SUPPLIED RECORDS:
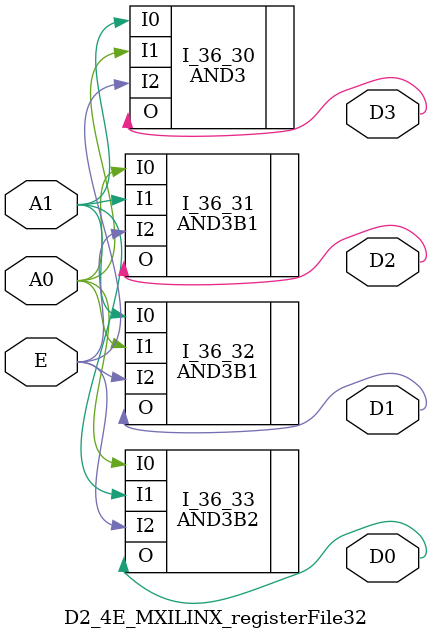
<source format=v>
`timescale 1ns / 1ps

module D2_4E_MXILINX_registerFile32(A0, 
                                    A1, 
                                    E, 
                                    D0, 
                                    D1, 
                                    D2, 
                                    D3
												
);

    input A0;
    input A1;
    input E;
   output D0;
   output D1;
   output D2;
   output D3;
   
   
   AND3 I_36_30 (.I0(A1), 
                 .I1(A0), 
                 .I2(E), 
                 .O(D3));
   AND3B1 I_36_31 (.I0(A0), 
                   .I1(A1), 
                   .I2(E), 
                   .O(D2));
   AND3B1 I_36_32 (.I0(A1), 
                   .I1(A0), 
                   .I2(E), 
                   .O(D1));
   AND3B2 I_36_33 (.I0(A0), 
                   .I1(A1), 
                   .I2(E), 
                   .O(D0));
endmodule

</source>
==
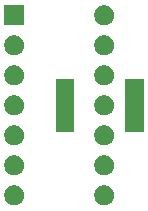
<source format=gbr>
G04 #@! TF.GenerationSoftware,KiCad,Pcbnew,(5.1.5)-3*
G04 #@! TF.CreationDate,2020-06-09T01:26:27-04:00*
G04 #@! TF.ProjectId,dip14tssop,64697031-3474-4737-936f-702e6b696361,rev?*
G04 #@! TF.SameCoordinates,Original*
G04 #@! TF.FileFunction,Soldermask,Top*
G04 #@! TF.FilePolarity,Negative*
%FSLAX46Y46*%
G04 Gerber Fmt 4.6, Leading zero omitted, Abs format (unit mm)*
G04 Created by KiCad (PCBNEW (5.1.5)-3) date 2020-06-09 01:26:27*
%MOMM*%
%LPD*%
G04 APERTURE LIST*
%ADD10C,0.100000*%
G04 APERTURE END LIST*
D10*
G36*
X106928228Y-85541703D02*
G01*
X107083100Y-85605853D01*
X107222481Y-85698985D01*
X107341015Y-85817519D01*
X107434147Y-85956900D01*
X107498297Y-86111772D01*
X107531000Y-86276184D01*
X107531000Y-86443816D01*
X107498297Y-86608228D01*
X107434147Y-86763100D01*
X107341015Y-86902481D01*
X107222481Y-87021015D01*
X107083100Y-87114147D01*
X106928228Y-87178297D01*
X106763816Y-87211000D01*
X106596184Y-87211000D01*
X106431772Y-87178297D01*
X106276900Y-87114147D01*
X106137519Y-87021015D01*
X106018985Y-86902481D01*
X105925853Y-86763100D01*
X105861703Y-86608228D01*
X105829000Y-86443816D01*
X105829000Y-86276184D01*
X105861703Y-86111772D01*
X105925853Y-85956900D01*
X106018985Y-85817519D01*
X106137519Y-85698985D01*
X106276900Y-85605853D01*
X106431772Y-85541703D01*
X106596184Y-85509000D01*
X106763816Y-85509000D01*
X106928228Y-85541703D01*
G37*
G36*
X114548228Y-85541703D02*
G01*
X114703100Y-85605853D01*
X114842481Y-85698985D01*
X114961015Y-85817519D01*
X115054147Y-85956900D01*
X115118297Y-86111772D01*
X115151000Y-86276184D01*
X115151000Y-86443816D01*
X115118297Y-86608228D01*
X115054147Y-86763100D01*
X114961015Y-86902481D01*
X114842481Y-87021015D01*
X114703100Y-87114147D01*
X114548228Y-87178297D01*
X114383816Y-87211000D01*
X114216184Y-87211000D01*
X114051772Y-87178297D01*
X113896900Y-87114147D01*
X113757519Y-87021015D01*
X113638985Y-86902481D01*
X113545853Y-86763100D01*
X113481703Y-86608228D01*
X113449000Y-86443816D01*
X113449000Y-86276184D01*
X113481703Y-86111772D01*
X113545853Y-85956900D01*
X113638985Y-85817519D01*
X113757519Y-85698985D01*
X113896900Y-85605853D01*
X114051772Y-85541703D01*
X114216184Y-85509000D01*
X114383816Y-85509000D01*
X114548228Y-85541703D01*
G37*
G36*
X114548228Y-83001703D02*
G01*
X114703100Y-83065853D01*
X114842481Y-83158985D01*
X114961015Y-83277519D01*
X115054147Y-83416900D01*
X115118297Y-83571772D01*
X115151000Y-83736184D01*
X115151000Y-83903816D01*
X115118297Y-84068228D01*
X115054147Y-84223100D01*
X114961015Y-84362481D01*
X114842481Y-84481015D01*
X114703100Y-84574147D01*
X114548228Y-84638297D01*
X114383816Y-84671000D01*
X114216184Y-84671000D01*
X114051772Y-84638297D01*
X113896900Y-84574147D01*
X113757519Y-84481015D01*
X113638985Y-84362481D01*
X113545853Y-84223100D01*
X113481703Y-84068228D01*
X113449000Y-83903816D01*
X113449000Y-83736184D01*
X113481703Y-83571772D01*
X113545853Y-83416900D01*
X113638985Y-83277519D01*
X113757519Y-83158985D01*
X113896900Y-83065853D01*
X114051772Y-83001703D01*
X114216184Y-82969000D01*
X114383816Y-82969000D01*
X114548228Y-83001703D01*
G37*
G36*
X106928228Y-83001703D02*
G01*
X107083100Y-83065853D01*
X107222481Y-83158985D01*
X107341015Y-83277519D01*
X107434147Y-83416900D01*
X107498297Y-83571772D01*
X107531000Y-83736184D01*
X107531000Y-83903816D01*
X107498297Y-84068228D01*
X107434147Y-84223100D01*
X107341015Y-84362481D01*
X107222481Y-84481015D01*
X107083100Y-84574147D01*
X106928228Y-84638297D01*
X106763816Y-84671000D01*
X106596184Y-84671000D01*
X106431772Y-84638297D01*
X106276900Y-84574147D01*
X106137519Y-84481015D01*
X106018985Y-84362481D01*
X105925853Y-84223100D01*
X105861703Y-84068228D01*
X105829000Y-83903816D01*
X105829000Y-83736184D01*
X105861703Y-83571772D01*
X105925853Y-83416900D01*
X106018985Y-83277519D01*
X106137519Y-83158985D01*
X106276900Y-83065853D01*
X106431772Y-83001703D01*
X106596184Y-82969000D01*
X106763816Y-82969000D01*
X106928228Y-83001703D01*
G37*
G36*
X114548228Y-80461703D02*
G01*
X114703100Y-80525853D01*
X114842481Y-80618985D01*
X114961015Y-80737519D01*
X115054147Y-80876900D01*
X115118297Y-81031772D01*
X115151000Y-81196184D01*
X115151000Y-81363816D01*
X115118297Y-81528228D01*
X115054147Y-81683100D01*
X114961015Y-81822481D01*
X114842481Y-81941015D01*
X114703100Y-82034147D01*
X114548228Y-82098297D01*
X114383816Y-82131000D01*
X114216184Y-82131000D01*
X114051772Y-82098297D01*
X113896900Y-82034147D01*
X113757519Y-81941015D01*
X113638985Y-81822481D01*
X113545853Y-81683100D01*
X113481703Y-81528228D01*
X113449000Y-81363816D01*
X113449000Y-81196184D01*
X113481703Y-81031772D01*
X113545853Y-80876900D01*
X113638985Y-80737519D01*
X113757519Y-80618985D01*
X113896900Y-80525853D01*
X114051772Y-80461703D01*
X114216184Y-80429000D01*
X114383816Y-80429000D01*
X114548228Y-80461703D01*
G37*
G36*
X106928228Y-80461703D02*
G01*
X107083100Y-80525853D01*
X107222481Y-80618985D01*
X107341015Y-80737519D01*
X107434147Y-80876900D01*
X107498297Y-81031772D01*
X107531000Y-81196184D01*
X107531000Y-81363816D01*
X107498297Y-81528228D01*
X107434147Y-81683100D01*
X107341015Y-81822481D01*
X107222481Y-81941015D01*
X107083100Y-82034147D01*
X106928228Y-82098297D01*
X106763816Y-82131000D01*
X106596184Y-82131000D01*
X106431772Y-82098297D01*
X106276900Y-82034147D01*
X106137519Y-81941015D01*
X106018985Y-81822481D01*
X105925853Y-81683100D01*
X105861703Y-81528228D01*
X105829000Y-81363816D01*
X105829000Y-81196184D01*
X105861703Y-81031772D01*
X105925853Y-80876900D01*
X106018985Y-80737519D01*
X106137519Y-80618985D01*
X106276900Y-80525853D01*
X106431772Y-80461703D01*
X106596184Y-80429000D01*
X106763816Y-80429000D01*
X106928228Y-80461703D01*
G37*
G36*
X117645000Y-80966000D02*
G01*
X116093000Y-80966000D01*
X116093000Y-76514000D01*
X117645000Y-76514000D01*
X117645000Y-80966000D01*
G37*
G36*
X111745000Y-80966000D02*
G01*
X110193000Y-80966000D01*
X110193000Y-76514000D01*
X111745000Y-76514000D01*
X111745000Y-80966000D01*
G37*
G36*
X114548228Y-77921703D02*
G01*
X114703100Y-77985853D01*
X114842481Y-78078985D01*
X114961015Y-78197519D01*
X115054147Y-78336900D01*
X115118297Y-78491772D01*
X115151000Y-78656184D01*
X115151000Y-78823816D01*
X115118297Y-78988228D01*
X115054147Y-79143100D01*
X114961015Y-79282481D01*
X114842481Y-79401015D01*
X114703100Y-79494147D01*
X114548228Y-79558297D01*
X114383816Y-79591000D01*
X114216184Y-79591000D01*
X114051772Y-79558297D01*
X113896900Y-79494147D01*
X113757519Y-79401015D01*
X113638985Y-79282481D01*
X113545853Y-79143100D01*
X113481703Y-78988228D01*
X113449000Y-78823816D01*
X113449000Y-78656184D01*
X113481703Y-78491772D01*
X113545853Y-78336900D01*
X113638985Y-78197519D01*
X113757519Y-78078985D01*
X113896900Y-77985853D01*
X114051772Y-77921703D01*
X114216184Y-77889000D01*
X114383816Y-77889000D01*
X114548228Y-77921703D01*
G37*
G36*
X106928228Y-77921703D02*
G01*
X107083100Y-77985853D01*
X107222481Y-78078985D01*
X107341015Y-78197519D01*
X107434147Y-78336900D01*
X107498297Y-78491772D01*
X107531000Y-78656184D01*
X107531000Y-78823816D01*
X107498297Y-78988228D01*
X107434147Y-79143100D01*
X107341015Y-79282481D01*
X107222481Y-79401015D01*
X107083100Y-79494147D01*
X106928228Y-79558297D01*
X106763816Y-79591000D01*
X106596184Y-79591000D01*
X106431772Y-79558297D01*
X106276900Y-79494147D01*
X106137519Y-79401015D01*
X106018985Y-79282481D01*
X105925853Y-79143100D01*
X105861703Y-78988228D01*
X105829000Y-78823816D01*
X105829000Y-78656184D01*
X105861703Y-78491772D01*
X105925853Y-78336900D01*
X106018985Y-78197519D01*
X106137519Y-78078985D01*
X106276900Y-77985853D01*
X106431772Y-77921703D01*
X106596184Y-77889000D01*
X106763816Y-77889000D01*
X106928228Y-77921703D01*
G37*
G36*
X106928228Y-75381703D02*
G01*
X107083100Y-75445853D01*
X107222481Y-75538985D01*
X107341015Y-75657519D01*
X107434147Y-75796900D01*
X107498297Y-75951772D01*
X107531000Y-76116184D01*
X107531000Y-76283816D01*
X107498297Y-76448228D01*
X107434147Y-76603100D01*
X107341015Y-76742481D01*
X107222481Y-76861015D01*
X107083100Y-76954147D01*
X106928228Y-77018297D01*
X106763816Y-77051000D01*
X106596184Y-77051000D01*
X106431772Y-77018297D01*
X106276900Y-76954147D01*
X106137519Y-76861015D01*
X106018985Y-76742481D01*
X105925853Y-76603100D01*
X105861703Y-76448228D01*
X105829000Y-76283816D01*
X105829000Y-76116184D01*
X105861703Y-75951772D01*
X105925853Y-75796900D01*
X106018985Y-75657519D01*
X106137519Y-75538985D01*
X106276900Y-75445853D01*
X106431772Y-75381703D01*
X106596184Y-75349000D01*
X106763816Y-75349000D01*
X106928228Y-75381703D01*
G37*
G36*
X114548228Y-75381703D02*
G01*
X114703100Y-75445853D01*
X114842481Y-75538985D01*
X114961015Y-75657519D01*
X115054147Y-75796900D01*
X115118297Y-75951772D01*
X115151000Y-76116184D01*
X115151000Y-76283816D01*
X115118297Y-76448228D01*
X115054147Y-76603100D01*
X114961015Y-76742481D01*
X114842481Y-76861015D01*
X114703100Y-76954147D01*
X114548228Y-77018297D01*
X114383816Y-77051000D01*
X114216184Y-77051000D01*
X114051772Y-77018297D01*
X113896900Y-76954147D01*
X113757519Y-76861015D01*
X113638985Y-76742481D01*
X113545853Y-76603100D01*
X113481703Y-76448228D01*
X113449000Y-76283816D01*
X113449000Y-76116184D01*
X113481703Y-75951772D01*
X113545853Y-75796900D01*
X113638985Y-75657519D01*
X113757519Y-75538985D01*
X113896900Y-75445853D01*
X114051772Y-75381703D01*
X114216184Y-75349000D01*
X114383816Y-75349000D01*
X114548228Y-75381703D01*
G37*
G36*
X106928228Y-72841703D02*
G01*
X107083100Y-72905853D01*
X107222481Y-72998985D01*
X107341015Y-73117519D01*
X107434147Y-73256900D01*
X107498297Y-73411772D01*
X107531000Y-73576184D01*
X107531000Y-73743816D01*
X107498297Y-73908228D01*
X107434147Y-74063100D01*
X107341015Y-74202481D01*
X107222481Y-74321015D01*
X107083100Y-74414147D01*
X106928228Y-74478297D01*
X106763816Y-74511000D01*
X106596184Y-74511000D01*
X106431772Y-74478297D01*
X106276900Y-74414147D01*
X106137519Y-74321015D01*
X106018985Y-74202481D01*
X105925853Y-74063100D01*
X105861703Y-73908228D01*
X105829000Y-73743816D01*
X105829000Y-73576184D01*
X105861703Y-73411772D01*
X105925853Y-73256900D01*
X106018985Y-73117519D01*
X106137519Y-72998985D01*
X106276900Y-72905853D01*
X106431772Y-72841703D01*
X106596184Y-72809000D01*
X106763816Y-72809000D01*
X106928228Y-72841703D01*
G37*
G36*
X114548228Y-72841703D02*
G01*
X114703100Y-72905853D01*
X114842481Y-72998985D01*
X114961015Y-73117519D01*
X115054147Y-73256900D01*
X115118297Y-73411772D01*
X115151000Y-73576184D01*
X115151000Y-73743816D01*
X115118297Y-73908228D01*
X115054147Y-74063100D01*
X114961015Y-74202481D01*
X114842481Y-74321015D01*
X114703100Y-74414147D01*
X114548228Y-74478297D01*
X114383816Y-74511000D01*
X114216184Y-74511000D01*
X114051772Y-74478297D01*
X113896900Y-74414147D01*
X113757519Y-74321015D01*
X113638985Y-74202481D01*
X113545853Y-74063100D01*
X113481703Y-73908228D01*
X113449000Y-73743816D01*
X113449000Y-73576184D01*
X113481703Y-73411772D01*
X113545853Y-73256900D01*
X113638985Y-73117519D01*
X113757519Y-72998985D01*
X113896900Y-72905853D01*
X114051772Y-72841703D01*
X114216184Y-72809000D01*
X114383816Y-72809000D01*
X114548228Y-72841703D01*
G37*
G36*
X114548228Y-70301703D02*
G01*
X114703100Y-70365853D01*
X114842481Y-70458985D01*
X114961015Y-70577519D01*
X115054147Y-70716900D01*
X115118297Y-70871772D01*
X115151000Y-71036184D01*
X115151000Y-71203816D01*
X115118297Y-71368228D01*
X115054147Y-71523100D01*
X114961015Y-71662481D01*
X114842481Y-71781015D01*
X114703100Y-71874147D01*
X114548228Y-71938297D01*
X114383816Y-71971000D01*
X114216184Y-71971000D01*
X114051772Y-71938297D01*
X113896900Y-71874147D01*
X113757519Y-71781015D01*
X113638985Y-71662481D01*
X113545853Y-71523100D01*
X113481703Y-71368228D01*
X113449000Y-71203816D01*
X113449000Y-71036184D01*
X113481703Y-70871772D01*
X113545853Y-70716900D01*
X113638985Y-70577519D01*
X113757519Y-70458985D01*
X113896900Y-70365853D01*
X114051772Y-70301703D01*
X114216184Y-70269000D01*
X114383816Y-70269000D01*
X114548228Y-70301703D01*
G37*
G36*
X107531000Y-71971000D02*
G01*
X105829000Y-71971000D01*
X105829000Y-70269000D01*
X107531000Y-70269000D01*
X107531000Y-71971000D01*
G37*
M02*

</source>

ACTIVITY:
After identifying the lines above that contain "LIST", copy each one.

YOUR RESPONSE:
G04 APERTURE LIST*
G04 APERTURE END LIST*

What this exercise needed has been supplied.